The deepest known point on Earth is Challenger Deep in the Marianas Trench. If you could take Mt. Everest and place it at the bottom of the trench there would still be over a hundred miles of ocean above it.

Deepest ocean point

4. Less Than 10% Of The World’s Ocean, And Less Than 50% Of U.S. Waters, Have Been Mapped

That’s not very much coverage—and there’s a lot to explore there! Humans know more about outer space’s physical and chemical properties than about planet Earth’s deep ocean regions.

5. There Were More People On The Moon Than In The Mariana Trench

12 people have been on the lunar surface, but only 3 have descended to the Marianas Trench. One of those three was film director and producer James Cameron.

Mariana trench

6. Water On Earth Is 97% Salt Water, 3% Fresh

Just 3,5%of Earth’s water is fresh—that is, with few salts in it. You can find Earth’s freshwater in our lakes, rivers, and streams, but don’t forget groundwater and glaciers. Over 68 per cent of Earth’s freshwater is locked up in ice and glaciers. And another 30 per cent is in groundwater.

7. Earth’s Oceans Are Not Unique In The Universe

Three of Jupiter’s moons (Europa, Ganymede, and Callisto) and two of Saturn’s (Enceladus and Titan) are thought to have underwater seas.

Earth oceans are not unique

8. The Ocean Is Literally Our Planet’s “Heart”

Ocean currents circulate vital heat and moisture around the globe, similar to the human circulatory system. Physical oceanic processes like the El Niño-Southern Oscillation (ENSO) in the Pacific Ocean basin and the Gulf Stream current in the Atlantic can influence climate worldwide. Just like our hearts must be monitored and cared for to ensure long-term health, USGS studies our oceans to better understand these processes and how they influence our climate.

9. You Are More Likely To Survive Longer In Space Than In The Ocean

2 Minutes — that’s how long a human can survive in space unprotected. However, if to put a human into the depths of an ocean, they won’t even have time to catch breath due to water pressure.

surviving in space

10. The Ocean Provides More Than Half Of The Oxygen We Breathe

Scientists estimate that 50-80% of the oxygen production on Earth comes from marine photosynthesis. The majority of this production is from oceanic plankton — drifting plants, algae, and some bacteria that can photosynthesize.

11. The Pacific Ocean VS The Moon

At its widest point, from Indonesia to Colombia, the Pacific Ocean is 12,300 miles (19,300 kilometres) across, five times more than the diameter of the moon.

Pacific ocean vs Moon

12. Thanks To The Ocean, Most Of Our Planet Is Dark

The Earth’s oceans have an average depth of 12,100 feet, and because there is rarely any significant light beyond 600 feet, everything below that point is dark. Seeing as water makes up most of the planet, this means that most of Earth exists in absolute darkness all the time.

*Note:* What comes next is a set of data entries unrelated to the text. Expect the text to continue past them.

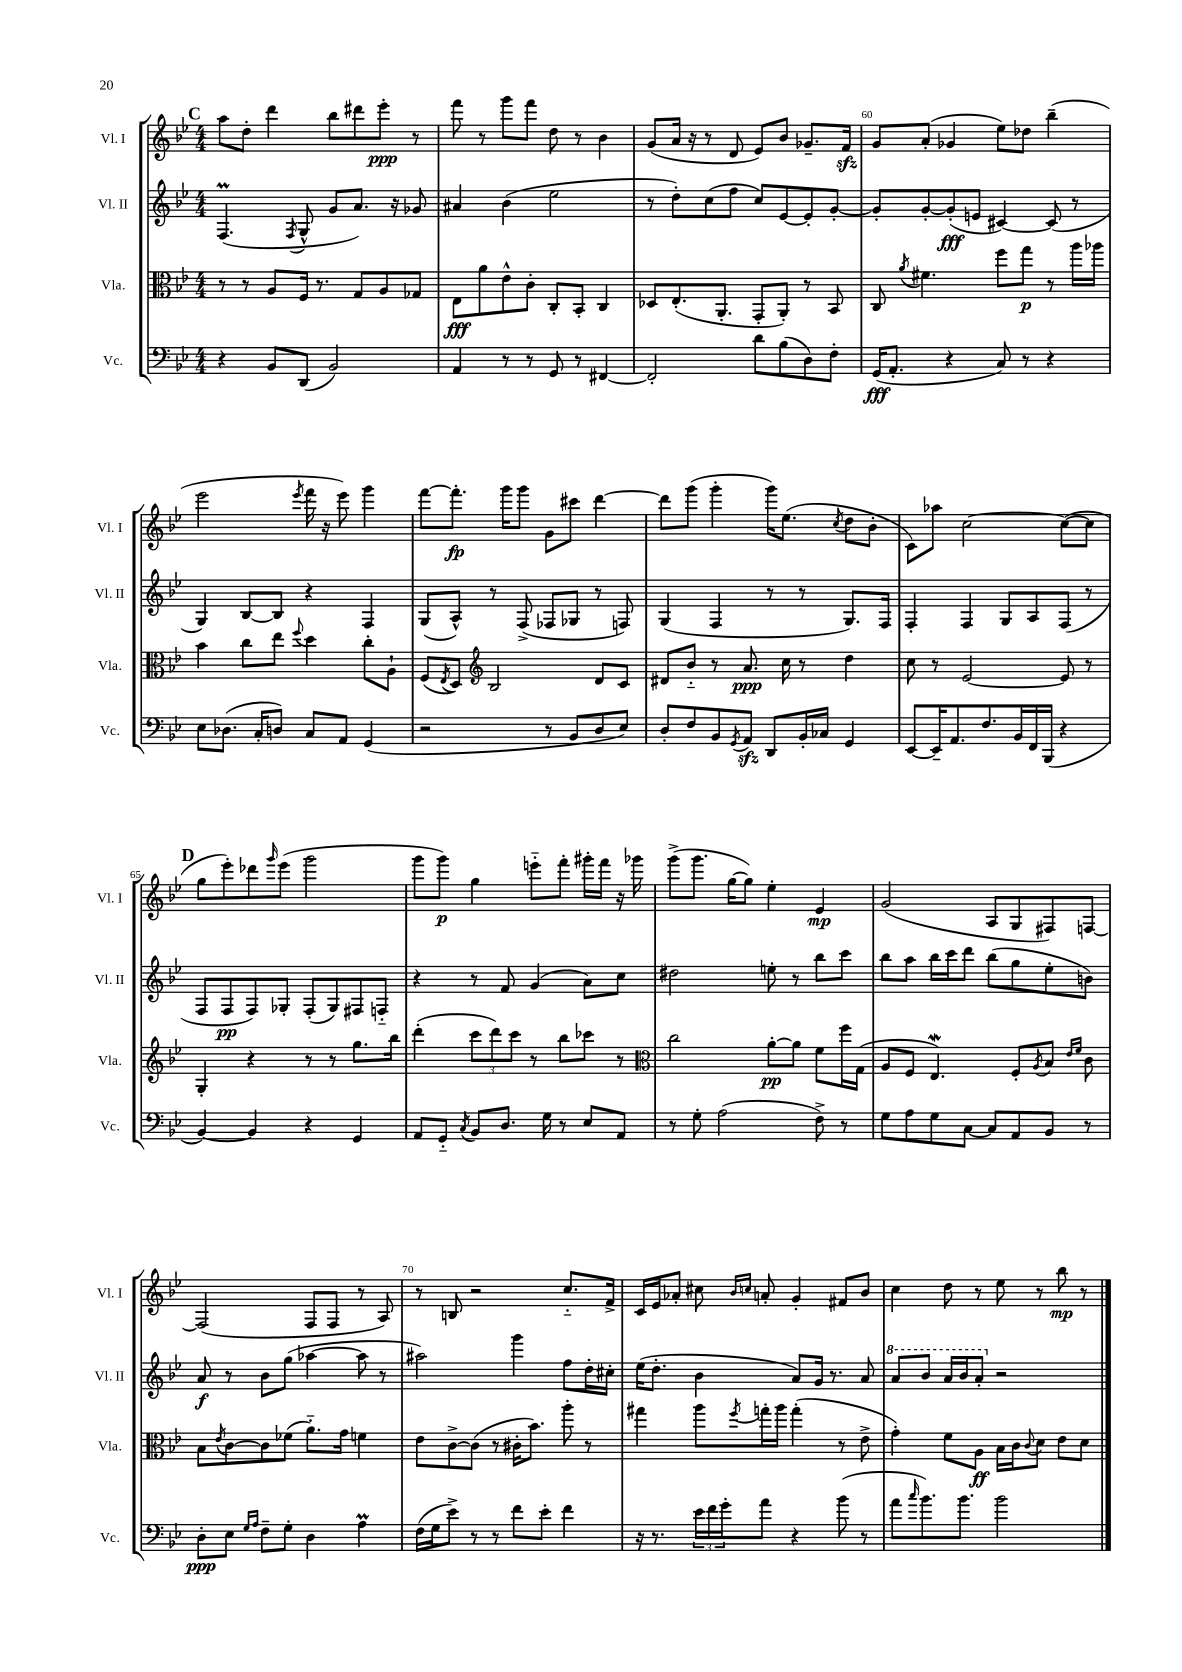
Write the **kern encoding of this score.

**kern	**dynam	**kern	**dynam	**kern	**dynam	**kern	**dynam
*part4	*part4	*part3	*part3	*part2	*part2	*part1	*part1
*staff4	*staff4	*staff3	*staff3	*staff2	*staff2	*staff1	*staff1
*I"Vc.	*	*I"Vla.	*	*I"Vl. II	*	*I"Vl. I	*
*I'Vc.	*	*I'Vla.	*	*I'Vl. II	*	*I'Vl. I	*
*clefF4	*	*clefC3	*	*clefG2	*	*clefG2	*
*k[b-e-]	*	*k[b-e-]	*	*k[b-e-]	*	*k[b-e-]	*
*M4/4	*	*M4/4	*	*M4/4	*	*M4/4	*
!!LO:REH:place=s1:t=C
=57	=57	=57	=57	=57	=57	=57	=57
4r	.	8r	.	(4.FM/	.	8aa\L	.
.	.	8r	.	.	.	8dd'\J	.
8BB-/L	.	8A/L	.	.	.	4ddd\	.
.	.	.	.	8qF/	.	.	.
(8DD/J	.	16F/Jk	.	8G^^/	.	.	.
.	.	8.r	.	.	.	.	.
2BB-/)	.	.	.	8g/L	.	8bb-\L	.
.	.	8G/L	.	8.a/J)	.	8ddd#X\	.
.	.	8A/	.	.	.	8eee-'\J	ppp
.	.	.	.	16r	.	.	.
.	.	8G-X/J	.	8g-X/	.	8r	.
=58	=58	=58	=58	=58	=58	=58	=58
4AA/	.	8E-\L	fff	4a#X/	.	8fff\	.
.	.	8a\	.	.	.	8r	.
8r	.	8e-^^\	.	(4b-\	.	8ggg\L	.
8r	.	8c'\J	.	.	.	8fff\J	.
8GG/	.	8C'/L	.	2ee-\	.	8dd\	.
8r	.	8BB-'/J	.	.	.	8r	.
[4FF#X/	.	4C/	.	.	.	4b-\	.
=59	=59	=59	=59	=59	=59	=59	=59
2FF#'/]	.	8D-X/L	.	8r	.	(8g/L	.
.	.	(8.E-'/	.	8dd'\L)	.	16a/Jk	.
.	.	.	.	.	.	16r	.
.	.	.	.	(8cc\	.	8r	.
.	.	8.AA'/J	.	.	.	.	.
.	.	.	.	8ff\J	.	8d/	.
8d\L	.	8GG'/L	.	8cc/L)	.	8e-/L)	.
(8B-\	.	8AA'/J)	.	[8e-/	.	8b-/J	.
8D\)	.	8r	.	8e-'/]	.	8.g-X~/L	.
8F'\J	.	8BB-/	.	[8g'/J	.	.	.
.	.	.	.	.	.	16fzz/Jk	.
=60	=60	=60	=60	=60	=60	=60	=60
(16GG/KL	fff	8C/	.	8g'/L]	.	8g/L	.
8.AA'/J	.	.	.	.	.	.	.
.	.	8qa/	.	.	.	.	.
.	.	4.f#X\	.	[8g'/	.	(8a'/J	.
4r	.	.	.	(8g'/]	fff	4g-X/	.
.	.	.	.	8en/J	.	.	.
8C/)	.	8ff\L	.	[4c#X/)	.	8ee-\L)	.
8r	.	8gg\J	p	.	.	8dd-X\J	.
4r	.	8r	.	(8c#/]	.	(4bb-~\	.
.	.	16aa\LL	.	8r	.	.	.
.	.	16aa-X\JJ	.	.	.	.	.
!!LO:LB:g=z
=61	=61	=61	=61	=61	=61	=61	=61
8E-\L	.	4b-\	.	4G/)	.	2eee-\	.
(8.D-X\J	.	.	.	.	.	.	.
.	.	8cc\L	.	[8B-/L	.	.	.
16C'/KL	.	.	.	.	.	.	.
8Dn/J)	.	8ee-\J	.	8B-/J]	.	.	.
.	.	8qqff/	.	.	.	8qeee-/	.
8C/L	.	4dd\	.	4r	.	16fff\	.
.	.	.	.	.	.	16r	.
8AA/J	.	.	.	.	.	8eee-\)	.
(4GG/	.	8cc'\L	.	4F/	.	4ggg\	.
.	.	8A`\J	.	.	.	.	.
=62	=62	=62	=62	=62	=62	=62	=62
2r	.	(8F/L	.	(8G/L	.	[8fff\L	.
.	.	8qE-/	.	.	.	.	.
.	.	8D/J)	.	8A^^/J)	.	8.fff'\J]	fp
*	*	*clefG2	*	*	*	*	*
.	.	2B-/	.	8r	.	.	.
.	.	.	.	.	.	16ggg\KL	.
.	.	.	.	(8F^/	.	8ggg\J	.
8r	.	.	.	8F-X/L	.	8g\L	.
8BB-/L	.	.	.	8G-X/J	.	8ccc#X\J	.
8D/	.	8d/L	.	8r	.	[4ddd\	.
8E-/J)	.	8c/J	.	8Fn/)	.	.	.
=63	=63	=63	=63	=63	=63	=63	=63
8D'/L	.	8d#X/L	.	(4G/	.	8ddd\L]	.
8F/	.	8b-/J	.	.	.	(8ggg\J	.
8BB-/	.	8r	.	4F/	.	4ggg'\	.
8qGG/	.	.	.	.	.	.	.
8AAzz/J	.	8.a/	ppp	.	.	.	.
8DD/L	.	.	.	8r	.	16ggg\KL)	.
.	.	16cc\	.	.	.	(8.ee-\J	.
16BB-'/L	.	8r	.	8r	.	.	.
16C-X/JJ	.	.	.	.	.	.	.
.	.	.	.	.	.	8qcc/	.
4GG/	.	4dd\	.	8.G/L)	.	8dd\L	.
.	.	.	.	.	.	8b-'\J	.
.	.	.	.	16F/Jk	.	.	.
=64	=64	=64	=64	=64	=64	=64	=64
[8EE-/L	.	8cc\	.	4F'/	.	8c\L)	.
16EE-~/K]	.	8r	.	.	.	8aa-X\J	.
8.AA/	.	.	.	.	.	.	.
.	.	[2e-/	.	4F/	.	[2cc\	.
8.F/	.	.	.	.	.	.	.
.	.	.	.	8G/L	.	.	.
16BB-/L	.	.	.	.	.	.	.
16FF/	.	.	.	8A/	.	.	.
(16BBB-/JJ	.	.	.	.	.	.	.
4r	.	8e-/]	.	(8F/J	.	(8cc\L_	.
.	.	8r	.	8r	.	8cc\J]	.
!!LO:LB:g=z
!!LO:REH:place=s1:t=D
=65	=65	=65	=65	=65	=65	=65	=65
[4BB-/)	.	4G'/	.	8F/L	.	8gg\L	.
.	.	.	.	8F/	pp	8eee-'\)	.
4BB-/]	.	4r	.	8F/)	.	8ddd-X\	.
.	.	.	.	.	.	16qqggg/	.
.	.	.	.	8G-X'/J	.	(8eee-\J	.
4r	.	8r	.	(8F'/L	.	2ggg\	.
.	.	8r	.	8G-/)	.	.	.
4GG/	.	8.gg\L	.	8F#X/	.	.	.
.	.	.	.	8Fn/J	.	.	.
.	.	16bb-\Jk	.	.	.	.	.
=66	=66	=66	=66	=66	=66	=66	=66
8AA/L	.	(4ddd'\	.	4r	.	8ggg\L	.
8GG/J	.	.	.	.	.	8ggg\J)	p
8qC/	.	.	.	.	.	.	.
8BB-/L	.	12ccc\L	.	8r	.	4gg\	.
.	.	12ddd\)	.	.	.	.	.
8.D/J	.	.	.	8f/	.	.	.
.	.	12ccc\J	.	.	.	.	.
.	.	8r	.	(4g/	.	8eeen\L	.
16G\	.	.	.	.	.	.	.
8r	.	8bb-\L	.	.	.	8fff'\J	.
8E-/L	.	8ccc-X\J	.	8a\L)	.	16ggg#X'\LL	.
.	.	.	.	.	.	16fff\JJ	.
8AA/J	.	8r	.	8cc\J	.	16r	.
.	.	.	.	.	.	16ggg-X\	.
=67	=67	=67	=67	=67	=67	=67	=67
*	*	*clefC3	*	*	*	*	*
8r	.	2cc\	.	2dd#X\	.	(8ggg^\L	.
8G'\	.	.	.	.	.	8.ggg\J	.
(2A\	.	.	.	.	.	.	.
.	.	.	.	.	.	[16gg\KL	.
.	.	.	.	.	.	8gg\J])	.
.	.	[8a'\L	pp	8een'\	.	4ee-'\	.
.	.	8a\J]	.	8r	.	.	.
8F^\)	.	8f\L	.	8bb-\L	.	4e-/	mp
8r	.	16ff\L	.	8ccc\J	.	.	.
.	.	(16G\JJ	.	.	.	.	.
=68	=68	=68	=68	=68	=68	=68	=68
8G\L	.	8A/L	.	8bb-\L	.	(2g/	.
8A\	.	8F/J	.	8aa\J	.	.	.
8G\	.	4.E-w/)	.	16bb-\LL	.	.	.
.	.	.	.	16ccc\J	.	.	.
[8C\J	.	.	.	8ddd\J	.	.	.
8C/L]	.	.	.	(8bb-\L	.	8A/L	.
8AA/	.	8F'/L	.	8gg\	.	8G/	.
.	.	8qA/	.	.	.	.	.
8BB-/J	.	8B-/J	.	8ee-'\	.	8F#X/)	.
.	.	16qqe-/LL	.	.	.	.	.
.	.	16qqf/JJ	.	.	.	.	.
8r	.	8c\	.	8bn\J)	.	[8Fn/J	.
!!LO:LB:g=z
=69	=69	=69	=69	=69	=69	=69	=69
8D'\L	ppp	8B-\L	.	8a/	f	(2F/]	.
.	.	8qe-/	.	.	.	.	.
8E-\J	.	[8c\	.	8r	.	.	.
16qqG/LL	.	.	.	.	.	.	.
16qqA/JJ	.	.	.	.	.	.	.
8F~\L	.	8c\]	.	8b-\L	.	.	.
8G'\J	.	(8f-X\J	.	(8gg\J	.	.	.
4D\	.	8.a\L)	.	[4aa-X\	.	8F/L	.
.	.	.	.	.	.	8F/J	.
.	.	16g\Jk	.	.	.	.	.
4Am\	.	4fn\	.	8aa-\]	.	8r	.
.	.	.	.	8r	.	8A/)	.
=70	=70	=70	=70	=70	=70	=70	=70
(16F\LL	.	8e-\L	.	2aa#X\)	.	8r	.
16G\J	.	.	.	.	.	.	.
8e-^\J)	.	[8c^\	.	.	.	8Bn/	.
8r	.	(8c\J]	.	.	.	2r	.
8r	.	8r	.	.	.	.	.
8f\L	.	16c#X'\KL	.	4ggg\	.	.	.
.	.	8.b-\J)	.	.	.	.	.
8e-'\J	.	.	.	.	.	.	.
4f\	.	8aa'\	.	8ff\L	.	8.cc/L	.
.	.	8r	.	16dd'\L	.	.	.
.	.	.	.	16cc#X'\JJ	.	16f^/Jk	.
=71	=71	=71	=71	=71	=71	=71	=71
16r	.	4gg#X\	.	(16ee-\KL	.	16c/LL	.
8.r	.	.	.	8.dd'\J	.	16e-/J	.
.	.	.	.	.	.	8a-X'/J	.
24e-\LL	.	8aa\L	.	4b-\	.	8cc#X\	.
24f\	.	.	.	.	.	.	.
24g'\J	.	.	.	.	.	.	.
.	.	.	.	.	.	16qqb-/LL	.
.	.	8qff/	.	.	.	16qqccn/JJ	.
8a\J	.	16ggn'\L	.	.	.	8an'/	.
.	.	16aa\JJ	.	.	.	.	.
4r	.	(4gg'\	.	8a/L)	.	4g'/	.
.	.	.	.	16g/Jk	.	.	.
.	.	.	.	8.r	.	.	.
(8b-\	.	8r	.	.	.	8f#X/L	.
8r	.	8e-^\	.	8a/	.	8b-/J	.
=72	=72	=72	=72	=72	=72	=72	=72
*	*	*	*	*8va	*	*	*
8a\L	.	4g'\)	.	8aa/L	.	4cc\	.
16qqcc/	.	.	.	.	.	.	.
8.b-\)	.	.	.	8bb-/J	.	.	.
.	.	8f\L	.	16aa/LL	.	8dd\	.
8.b-\J	.	.	.	16bb-/J	.	.	.
.	.	8A\J	ff	8aa'/J	.	8r	.
*	*	*	*	*X8va	*	*	*
2b-\	.	16B-\LL	.	2r	.	8ee-\	.
.	.	16c\J	.	.	.	.	.
.	.	8qqc/	.	.	.	.	.
.	.	8d\J	.	.	.	8r	.
.	.	8e-\L	.	.	.	8bb-\	mp
.	.	8d\J	.	.	.	8r	.
==	==	==	==	==	==	==	==
*-	*-	*-	*-	*-	*-	*-	*-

13. There Are Black Holes In The Ocean

There are black holes in oceans, commonly known as ocean eddies, which are strong vortexes of water powerful enough to devour anything in its path. 

black holes in the ocean

14. We Can Go Further Into Space Than We Can Go Beneath The Ocean

The Mariana Trench, the deepest part of the ocean, reaches approximately 36,000 feet. In contrast, the International Space Station orbits at an altitude of about 250 miles above Earth. Note, 1 mile is 5280 feet, so 250 miles is 1,320,000 feet.

15. There Are “Aliens” Living In The Ocean

While the ocean remains largely unexplored, we occasionally get a glimpse of the weird and wonderful creatures that eke out a living in the deep. Some look totally out-of-this-world.